Yes, there is such a thing as overtraining. And, it means exactly what you think it does: someone out there – maybe you – is training too hard. Training too often.
So, why do most people think overtraining is a myth?
Simply because in most endeavours in life, the harder you work, the more rewards you’re likely to receive in return. Not exactly the same when it comes to exercise. Because when it comes to working out, there’s a point where exerting more effort becomes counter-productive and you begin to regress.
So how do you know if you’re overtraining? What are the signs? And if you are, how can you stop the regression and get back to normal?
All good questions.
Here are some common signs that you’re overtraining and what you can do about it.
Your muscles are sore, all the time.
Sounds obvious, but most people mistake it for common soreness the day after a workout. However, when you overtrain, your muscles are still sore 3 days later. This is usually a sign to schedule a break and take the next day off.

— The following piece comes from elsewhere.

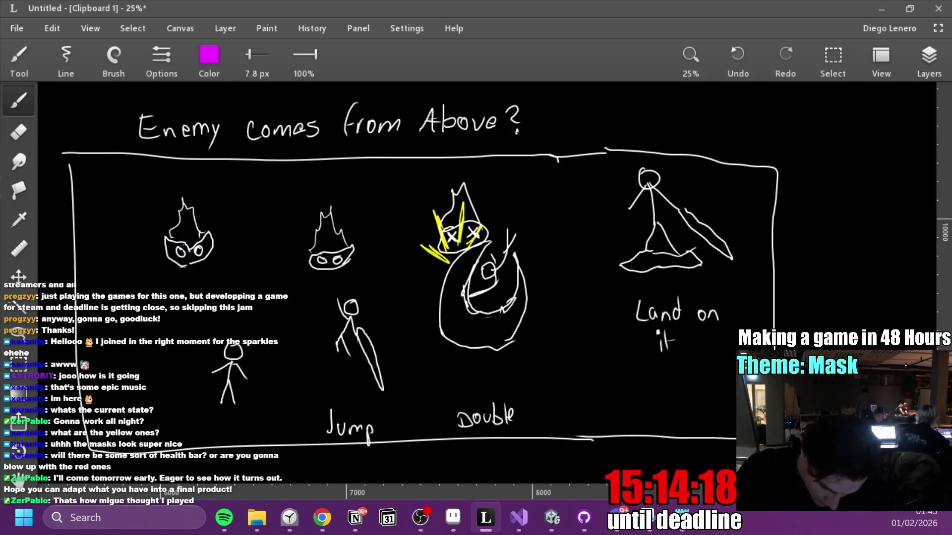
pyautogui.moveTo(184, 244); pyautogui.dragTo(217, 249)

You’re always getting sick.
When you overtrain, your body is in a 'continual catabolic state, which lowers immunity and increases chances of becoming ill,' says trainer and nutrition expert Jay Cardiello. So what’s his advice? Get plenty of rest, and adjust your diet, nutritional and supplement intake, possibly implementing vitamins A and E, as well as glutamine.
You can’t sleep.
Imagine training hard and being so exhausted that you can’t……sleep. Sounds crazy, but it’s true. Overtraining can result in a nervous system or hormonal system overload. If this is happening to you, watch your diet closely and take a week off training altogether.
Your injuries are becoming more frequent.
Those old injuries coming back to haunt you? New ones appearing each week? You’re quite possibly training too hard and as such your body isn’t getting enough time to recuperate, and by the time your next workout starts you’re still in a ‘weakened state’. The solution: more rest periods in your weekly training schedule and changing the intensity of your training too.
You’re not making the progress you thought you would.
Has your body stopped changing? It might be a sign you’re overtraining. 'When you’re overtraining, your body is going in the opposite direction of growth, because your muscles are torn and all you’re doing is re-tearing them again,' says transformation trainer Micah LaCerte. Don’t forget that your muscles need to repair, and the only thing that can assist that is rest.
When we talk about people who overtrain, we’re usually talking about those who train hard every day of the week. You simply cannot train intensely every day and still adequately recover.
So, what’s the solution to an overtrained body?
Firstly, rest. Train hard by all means, but try and take two days off weights per week, and take a one day a week to fully rest. Listen to your body and decide what’s best for you.
Secondly, get some sleep. Try to get 7 to 8 hours per night as the optimal amount.
And thirdly, diet. Make sure you’re eating nutritious meals that support the training you do so your body has everything it needs to repair itself.
It really is that simple. And, you’ll know when you’ve recovered simply by how you feel. After a decent rest, you should feel rested and ready to train again. Sensibly that is.